I hope I could help. We’re here for you.
Hey Kel – so awesome that you are joining us here. We hear you and care deeply about the dark place you find yourself in right now. Can I say that I read huge love for your Mom and your family in what you write. I also read huge concern and love from your Mom for you as well – maybe confused and panicked even, but intense emotion means intense caring. Just to start, you might consider writing out some of what you feel for her and for your family cause your heart is pure.
Also, remember that how schools tend to evaluate students is very one dimensional – your unique gifts are unfolding for years to come – school may be a stumbling block. That is an important conversation that can happen with good counselors.
This is a journey worth taking.

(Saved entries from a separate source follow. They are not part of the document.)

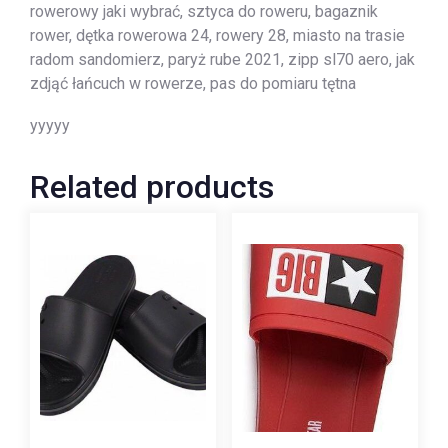
rowerowy jaki wybrać, sztyca do roweru, bagaznik
rower, dętka rowerowa 24, rowery 28, miasto na trasie
radom sandomierz, paryż rube 2021, zipp sl70 aero, jak
zdjąć łańcuch w rowerze, pas do pomiaru tętna
yyyyy
Related products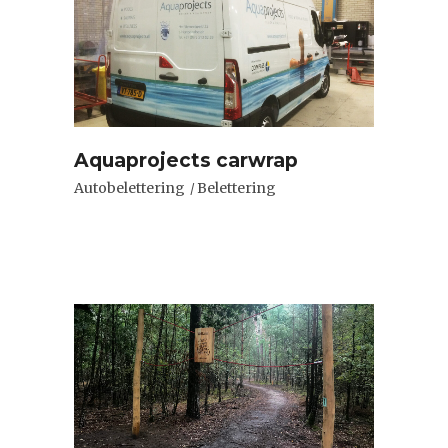
Aquaprojects carwrap
Autobelettering
Belettering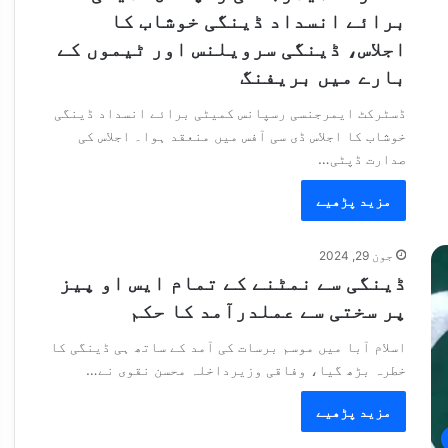
برائے انسداد ڈینگی خوشاب کا
اجلاس، ڈینگی سرویلنس اور ٹیموں کے
بارے میں بریفنگ
ڈسٹرکٹ ایمرجنسی رسپانس کمیٹی برائے انسداد ڈینگی
خوشاب کا اجلاس ڈی سی آفس میں منعقد ہوا۔ اجلاس کی
صدارت ڈپٹی…
مزید پڑھیے
جون 29, 2024
ڈینگی سے نمٹنے کے تمام ایس او پیز
پر سختی سے عملدرآمد کا حکم
اسلام آبا میں موسم برسات کی آمد کے ساتھ ہی ڈینگی کا
خطرہ بڑھ گیا، وفاقی وزیرداخلہ محسن نقوی نے…
مزید پڑھیے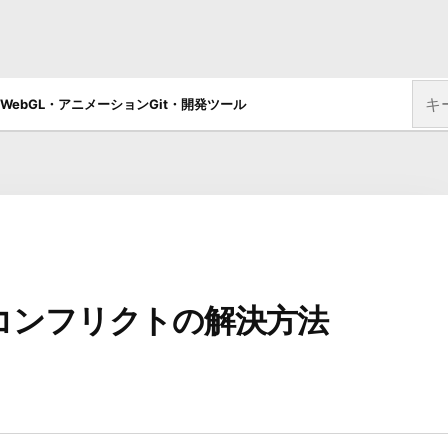
サイ
WebGL・アニメーション
Git・開発ツール
とコンフリクトの解決方法
VERSION / CONTROL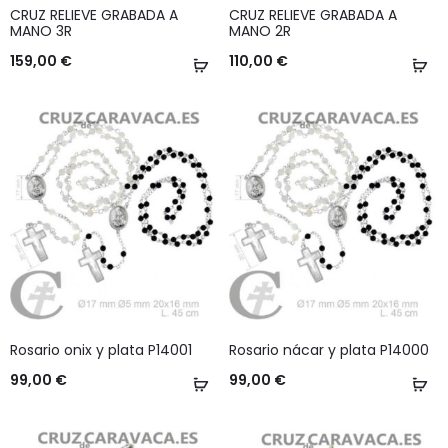
CRUZ RELIEVE GRABADA A
CRUZ RELIEVE GRABADA A
MANO 3R
MANO 2R
159,00
€
110,00
€
Añadir
Añ
al
al
carrito
ca
Rosario onix y plata P14001
Rosario nácar y plata P14000
99,00
€
99,00
€
Añadir
Añ
al
al
carrito
ca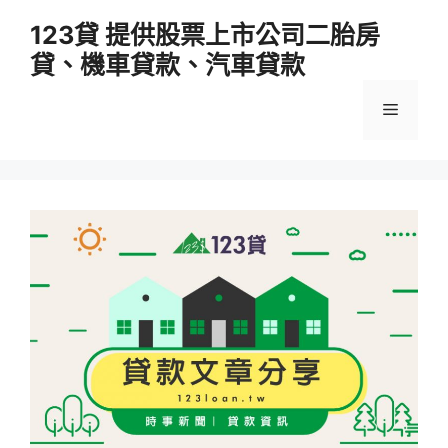
跳
123貸 提供股票上市公司二胎房
至
貸、機車貸款、汽車貸款
主
要
選
內
容
單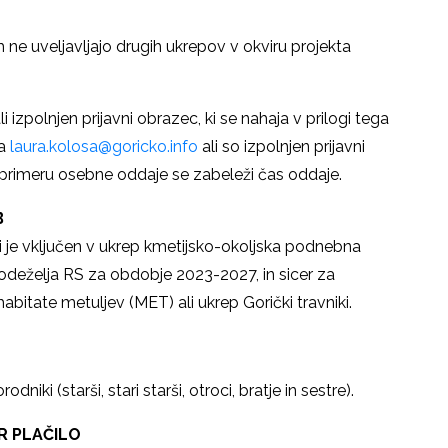
em ne uveljavljajo drugih ukrepov v okviru projekta
izpolnjen prijavni obrazec, ki se nahaja v prilogi tega
na
laura.kolosa@goricko.info
ali so izpolnjen prijavni
primeru osebne oddaje se zabeleži čas oddaje.
B
a, ki je vključen v ukrep kmetijsko-okoljska podnebna
odeželja RS za obdobje 2023-2027, in sicer za
bitate metuljev (MET) ali ukrep Gorički travniki.
niki (starši, stari starši, otroci, bratje in sestre).
R PLAČILO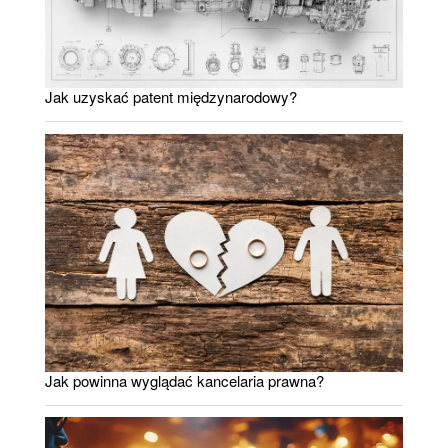
Jak uzyskać patent międzynarodowy?
Jak powinna wyglądać kancelaria prawna?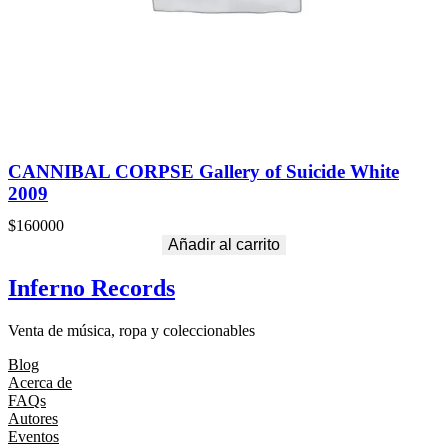
CANNIBAL CORPSE Gallery of Suicide White
2009
$
160000
Añadir al carrito
Inferno Records
Venta de música, ropa y coleccionables
Blog
Acerca de
FAQs
Autores
Eventos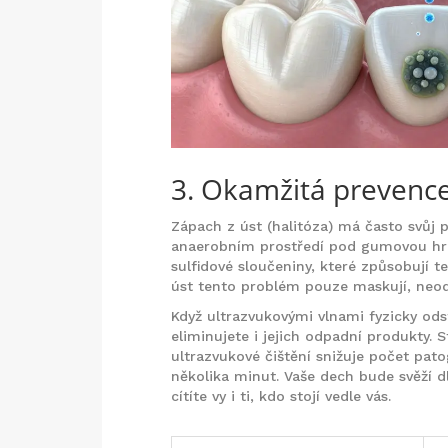
3. Okamžitá prevenc
Zápach z úst (halitóza) má často svůj p
anaerobním prostředí pod gumovou hra
sulfidové sloučeniny, které způsobují 
úst tento problém pouze maskují, neods
Když ultrazvukovými vlnami fyzicky odst
eliminujete i jejich odpadní produkty. S
ultrazvukové čištění snižuje počet pat
několika minut. Vaše dech bude svěží d
cítíte vy i ti, kdo stojí vedle vás.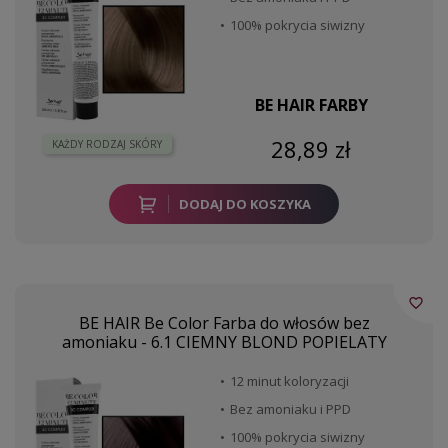
100% pokrycia siwizny
BE HAIR FARBY
28,89 zł
KAŻDY RODZAJ SKÓRY
DODAJ DO KOSZYKA
favorite_border
BE HAIR Be Color Farba do włosów bez
amoniaku - 6.1 CIEMNY BLOND POPIELATY
12 minut koloryzacji
Bez amoniaku i PPD
100% pokrycia siwizny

I believe you will find a right fit in this world and I bet no-one wants that more for you than your Mom.
Stay steady and let us know.
Welcome to Heart Support!
I’m sorry that you’re struggling with getting your mother to understand that you’re not lazy, that instead you’re actually struggling with doing your homework done and other things in your daily life. I’m wondering if there is a way you can sit down with her and explain how you’re feeling and what you’re struggling with. Maybe if she understood better, she wouldn’t tell you to do your homework so much, but be more helpful and understanding.
You could even write her a letter explaining everything if it’s too hard to talk to her face to face. Just an idea. Take care, you matter!